Robert doesn’t know his birth day.
Both his parents were killed in Uganda’s civil war and he has no other family. He was adopted as a young boy and did well in school.
Today he is one of only four kidney doctors in a country of 35 million people.
While communicable diseases such as malaria and HIV remain the most common cause of death here in Uganda, the prevalence of chronic diseases like hypertension and diabetes is on the rise. These conditions often lead to kidney disease and the need for dialysis. And in a place where kidney transplants are not an option, dialysis is a life sentence.
One of the many challenges in a resource-limited setting is that those in charge of health budgets have to make difficult decisions; ones that many of us in the west would find unpalatable. Faced with investing in high need areas such as public and maternal health, or those that have a relatively small number of cases like chronic kidney disease, the government here (and in most places like this) choose the former over the latter. Every time.
Through a sheer sense of will and some obvious negotiating talents, Robert has built the dialysis unit here from four stations to 28. He and his colleagues now provide dialysis for nearly 100 patients each week. Each of them generally come for two sessions per week and must pay $30 each time. The money goes directly to cover the cost of the supplies.
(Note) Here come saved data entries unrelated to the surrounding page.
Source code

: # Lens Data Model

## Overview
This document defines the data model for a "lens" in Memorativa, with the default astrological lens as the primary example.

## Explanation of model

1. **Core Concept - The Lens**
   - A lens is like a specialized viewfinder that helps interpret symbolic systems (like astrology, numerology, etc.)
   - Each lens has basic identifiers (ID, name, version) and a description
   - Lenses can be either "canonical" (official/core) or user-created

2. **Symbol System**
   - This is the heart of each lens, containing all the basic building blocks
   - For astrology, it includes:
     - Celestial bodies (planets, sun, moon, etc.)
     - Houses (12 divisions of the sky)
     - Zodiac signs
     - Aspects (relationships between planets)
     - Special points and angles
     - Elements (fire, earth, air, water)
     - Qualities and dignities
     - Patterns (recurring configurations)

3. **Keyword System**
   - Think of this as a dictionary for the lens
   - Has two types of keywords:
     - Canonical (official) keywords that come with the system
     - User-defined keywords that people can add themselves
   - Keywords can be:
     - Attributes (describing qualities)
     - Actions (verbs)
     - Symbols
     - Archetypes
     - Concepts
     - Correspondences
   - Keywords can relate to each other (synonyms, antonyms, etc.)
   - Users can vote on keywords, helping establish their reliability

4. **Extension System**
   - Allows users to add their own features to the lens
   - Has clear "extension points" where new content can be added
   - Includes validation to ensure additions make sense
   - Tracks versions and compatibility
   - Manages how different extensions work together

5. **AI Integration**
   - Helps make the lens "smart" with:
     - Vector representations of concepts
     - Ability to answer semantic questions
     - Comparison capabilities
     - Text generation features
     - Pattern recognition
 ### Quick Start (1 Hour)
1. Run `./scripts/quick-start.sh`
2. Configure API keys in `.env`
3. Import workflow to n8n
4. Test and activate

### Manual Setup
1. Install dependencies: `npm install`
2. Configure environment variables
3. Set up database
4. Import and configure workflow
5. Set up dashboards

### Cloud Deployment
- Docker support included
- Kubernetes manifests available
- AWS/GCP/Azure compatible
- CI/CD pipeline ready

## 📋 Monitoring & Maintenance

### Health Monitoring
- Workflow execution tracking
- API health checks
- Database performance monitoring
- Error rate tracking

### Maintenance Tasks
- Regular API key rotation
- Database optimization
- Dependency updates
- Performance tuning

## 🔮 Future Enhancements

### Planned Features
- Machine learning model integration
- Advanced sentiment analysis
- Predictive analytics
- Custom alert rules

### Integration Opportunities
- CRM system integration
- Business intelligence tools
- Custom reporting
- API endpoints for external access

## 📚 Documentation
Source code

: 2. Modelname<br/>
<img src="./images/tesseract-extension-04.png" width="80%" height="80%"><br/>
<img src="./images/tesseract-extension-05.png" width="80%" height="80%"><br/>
I asked Robert what happens if a patient can’t pay.
Still thinking about his response hours later, I am unable to reconcile it with anything I hold dear. At first I was shocked, and then I was angry, and now my emotions oscillate between resignation, sadness, and a weird sense of rationalization. For if it wasn’t for our support of Robert and his commitment and perseverance, even more people would die. I have told myself this a dozen times already today.
But I can’t shake the sad reality that where you live so often determines if you live.